Elective surgery getting delayed longer during the pandemic
When elective surgeries shut down in March 2020, the backlog of patients on the waiting list expanded dramatically.
This has increased the overall wait time of elective surgeries during the pandemic, according to data from the Australian Institute of Health and Welfare (AIHW).
“To ensure the health system maintained adequate capacity to manage the COVID-19 pandemic, non-urgent elective surgery was suspended nationally in March 2020. This reduced the number of elective surgeries performed in the 2019–20 reporting period and contributed to creating a ‘backlog’ of surgeries that had been delayed,” says AIHW spokesperson, Dr Adrian Webster.
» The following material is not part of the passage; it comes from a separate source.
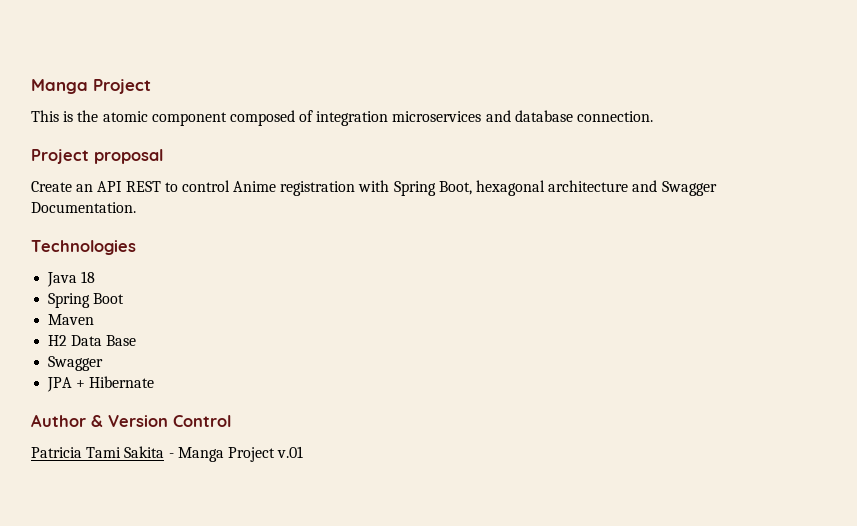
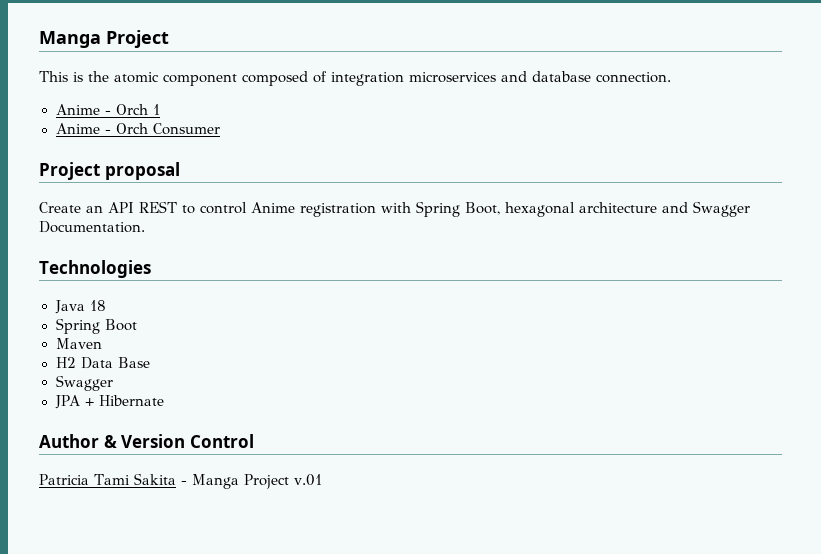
(654, 116) none -> [55,104,160,115] [55,123,220,135] // Anime - Orch 1 // Anime - Orch Consumer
“Nationally, there were 754,600 admissions to hospital from the public elective surgery waiting lists in 2020–21, up from 688,000 admissions in 2019–20 but slightly lower than the 758,000 admissions in 2018–19.”
The average wait time has increased from 39 days pre-pandemic to 48 days in 2020-21. Aboriginal and Torres Strait Islander people have a longer wait time than the national average, of 57 days.
“While this release does not include information on the 2021–22 suspension of non-urgent elective surgery in some jurisdictions, it provides valuable insight into Australia’s public hospital system. This, and the AIHW’s ongoing monitoring, will contribute to the evidence-base and inform future decisions,” says Webster.